New paper solves and addresses some of Wolfram’s Open Problems in Cellular Automata

In a new paper entitled Asymptotic Behaviour and Ratios of Complexity in Cellular Automata Rule Spaces to be published soon by IJBC and available online here, at least 3 open problems in Cellular Automata are solved/addressed. These are related to:

  1. The development of a formal classification of behaviours of cellular automaton
  2. The development of automated ways to find “interesting” cellular automata and
  3. Find ways to estimate the frequencies of different types of cellular automaton behaviour among rule spaces

In Wolfram’s open problems document it reads:

“If one looks at all possible cellular automaton rules, can one make a quantitative estimate of what fraction will show repetitive, nested, etc. behavior? Is there a definite limiting fraction of rules that, say, show nested behavior.”

In the aforementioned paper, a string arguments and numerical answer is given: the fraction of complex cellular automata for increasingly larger rule spaces grows asymptotically to 1. Otherwise said, picking a longer computer program at random has greater chances to produce complex (algorithmic random) behaviour.
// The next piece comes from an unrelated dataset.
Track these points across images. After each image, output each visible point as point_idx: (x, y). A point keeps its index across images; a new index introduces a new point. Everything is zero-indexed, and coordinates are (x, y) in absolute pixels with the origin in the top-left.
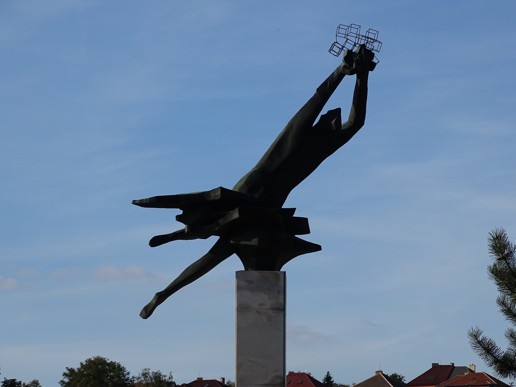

When the program space is large enough the probability is arbitrarely close to 1. Notice the converse is not true, small program spaces do not necessarely have small fraction of complex behaviour. We show that defining a concept of asymptotic behaviour, complex behaviour dominates among n possible stable behaviours of a single program.

In this paper, we studied the asymptotic behaviour of symbolic computing systems, notably one-dimensional cellular automata (CA), in order to ascertain whether and at what rate the number of complex versus simple rules dominate the rule space for increasing neighbourhood range and number of symbols (or colours), and how different behaviour is distributed in the spaces of different cellular automata formalisms (as applied to elementary and totallistic CA rules). In doing so we defined an enumeration of initial conditions and automatic methods for interesting rules discovery. Using two different measures, Shannon’s block entropy and Kolmogorov complexity, the latter approximated by two different methods (lossless compressibility and block decomposition based on algorithmic probability), we arrive at the same trend of larger complex behavioural fractions. We also advance a notion of asymptotic and limit behaviour for individual rules, both over initial conditions and runtimes, and we provide a formalisation of Wolfram’s classification as a limit function in terms of Kolmogorov complexity.

Among the results, we confirmed preliminary findings reporting a preponderance of complex classes 3 and 4 as the number of symbols (colours) and neighbourhood ranges of these systems increase. We have shown that behaviour is for the most part stable for a given initial condition but that complexity increases in terms of the number of initial configurations and rules space sizes. The rate at which it does so is fast before asymptotically slowing down when approaching compressibility ratio 1 (uncompressibility). Similar results were obtained by using two different measures. One was a block entropy measure normalised and applied to CA space-time diagrams and the other 2 different approximations of Kolmogorov complexity (lossless compression and algorithmic probability). Following this latter, we found at least 2 ECA rule candidates for Class III or IV behaviour that were believed to belong to Class I or II (if you wonder which specific rules, have a look at the paper!).

While the entropy result may be less surprising because the number of possible configurations with more symbols and larger neighbourhood ranges suggests an increase in entropy, the fact that the 3 approaches used to measure complexity in rule spaces (including estimations of a universal and objective measure such as Kolmogorov complexity) yielded the same results provides a robust answer to the question regarding the change of fractions of behaviour and the rate of this change in computer programs for increasing resources where complexity is clearly seen to dominate asymptotically.